Most digital systems are built with an assumed user in mind, someone comfortable navigating structured interfaces and able to adapt when systems behave unexpectedly. In practice, many people encounter these systems without training, without guidance, and without the expectation that they should have to learn them at all.
This gap becomes especially visible in community environments. People rely on digital tools not because they choose to, but because those tools have become part of participation itself. When systems are unclear, people disengage. When they are understandable, they stay involved.
Lianlian Ma’s work focuses on this point of transition, where systems stop being technically functional and begin to be usable in everyday contexts. This work reflects Ma’s professional practice, where system-level design decisions are applied in real-world contexts to support how people understand and engage with digital systems.
A System That Created Friction
In one project, Ma led the redesign of the website for S.F. True Light Baptist Church, a congregation of roughly 90 members with 17 active small groups in the San Francisco Bay Area. The original system, last updated in 2017, had evolved without a clear structure. Information was fragmented, navigation paths were inconsistent, and key content reflected internal language rather than how visitors understood the information.
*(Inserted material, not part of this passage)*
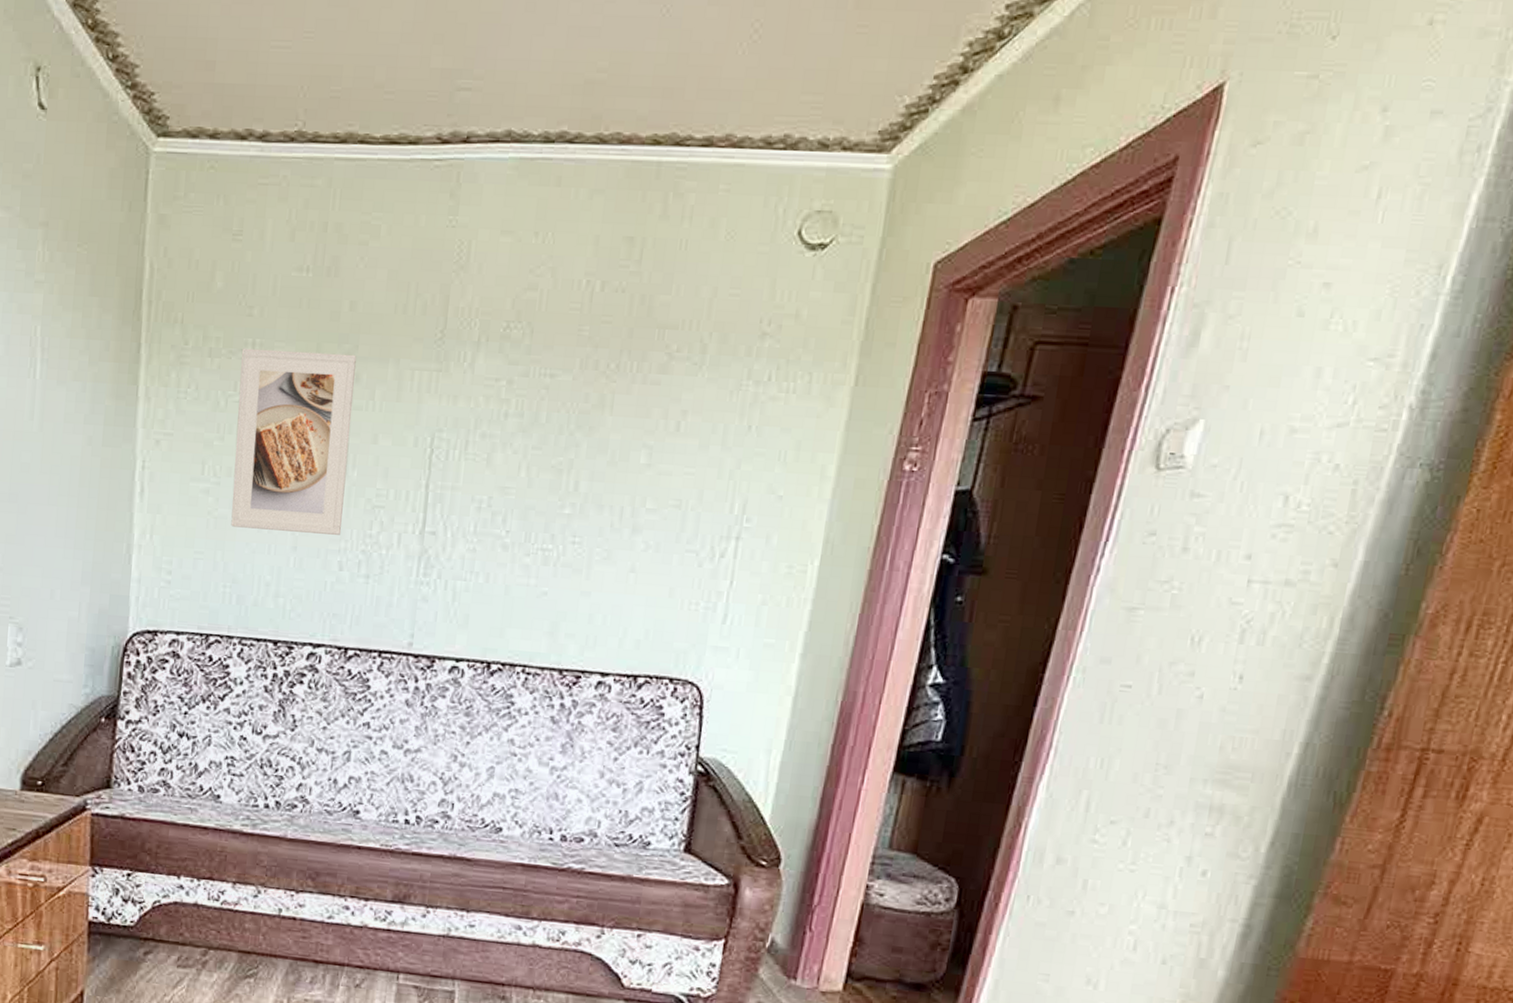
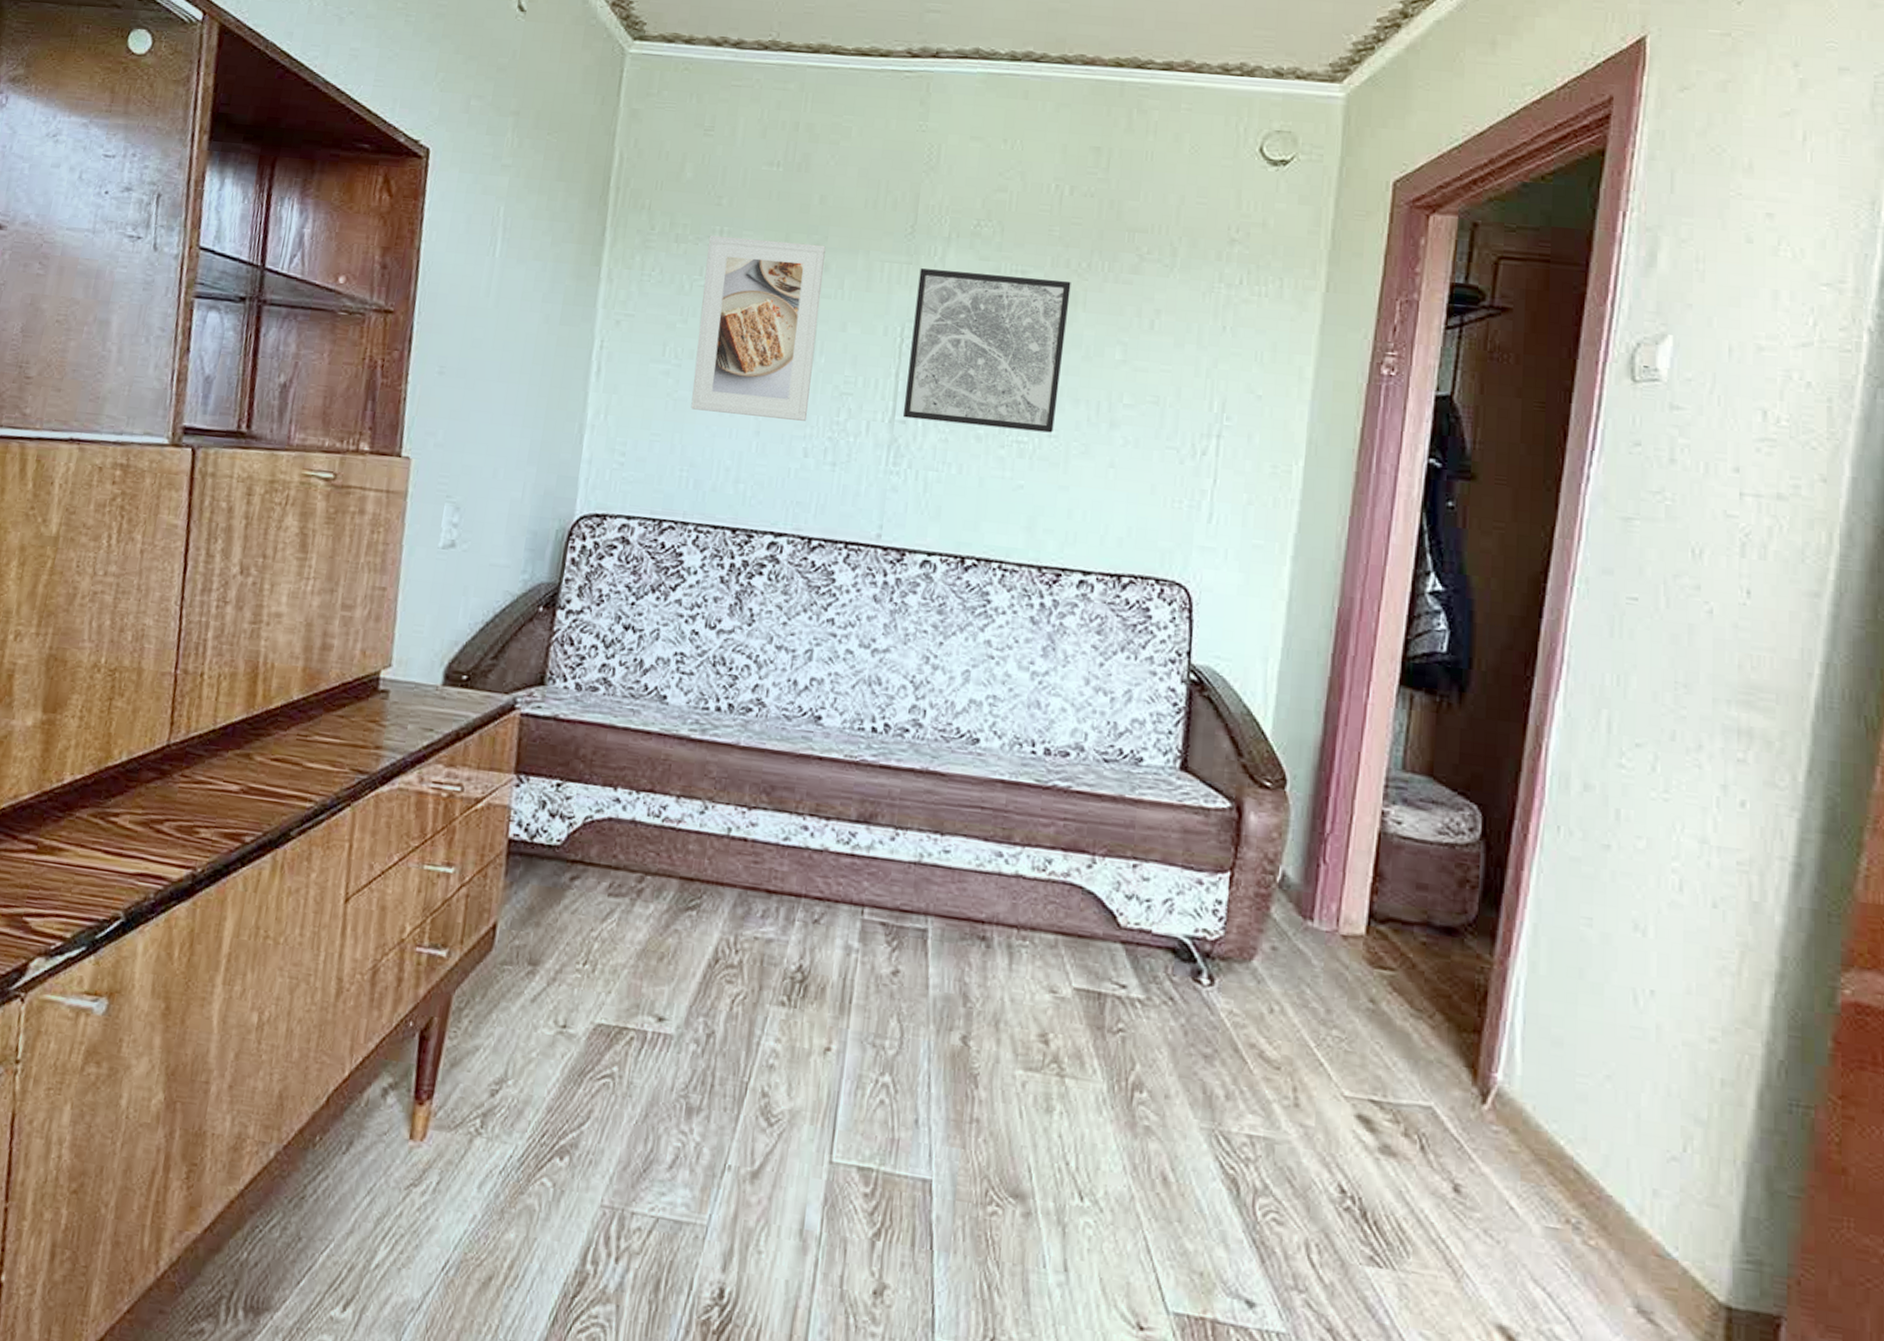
wall art: none [432,375,599,540] -> present [902,268,1071,433]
A survey of 29 community members and visitors found that 78% struggled with the existing navigation. Users could not locate essential information such as service times, event details, and contact pathways. For first-time visitors and those unfamiliar with church terminology, completing even basic tasks required trial and error rather than clear guidance. Staff, meanwhile, spent significant time on manual updates that a better-structured system would have handled automatically.
The issue was not visual quality. It was structural clarity.
Redefining the System Structure
Rather than approaching the project as a surface-level redesign, Ma reframed it as a problem of information architecture and interaction logic. She led a small cross-functional team through a research process that included observation, a 29-person questionnaire, 16 user interviews, competitive analysis, and usability testing with eight participants.
The redesign focused on three key changes: reorganizing information architecture to match how users search for content; simplifying navigation to reduce decision friction and unnecessary steps; and rewriting terminology to align with users’ mental models rather than internal assumptions. A dedicated newcomer’s guide was introduced to make faith-related concepts accessible to visitors without prior background knowledge.
These changes did not introduce new features. Instead, they redefined how the system could be understood and used. This way of working, starting from structure rather than surface, can be seen across both community and professional environments.
Observable Changes in User Behavior
The impact of the redesign became visible through user testing and engagement outcomes. Users were able to locate information more efficiently, complete tasks with less hesitation, and navigate the site without external assistance. The system no longer required users to interpret its logic, which aligned with how they already approached information.
In usability testing, 65% of participants submitted the contact form, used as a proxy for meaningful engagement, indicating a strong willingness to take the next step after navigating the redesigned site. Early feedback and internal data indicate increased visibility and engagement. Stakeholders confirmed the redesign had resolved the issues that had constrained community engagement for years.
This shift reflects a change not only in usability but in participation. When systems become understandable, users move from passive observation to active engagement.
A Broader Implication
This pattern extends beyond a single project. It reflects a broader principle: systems influence not only what people can do, but whether they choose to engage at all.
As digital tools continue to expand into everyday environments, including community organizations, nonprofits, and institutions that lack dedicated technical support, the effectiveness of a system is no longer defined only by functionality, but by whether people can understand and act within it. As AI-assisted tools increasingly reach these same environments, the question of who designs those experiences, and with whom in mind, becomes more consequential.
Ma’s work demonstrates that design, at its core, is about making systems interpretable to the people who rely on them. In contexts where users are not technical, this becomes the difference between access and exclusion. This is where design impact becomes most visible, not in what systems can do, but in whether people are able to use them at all.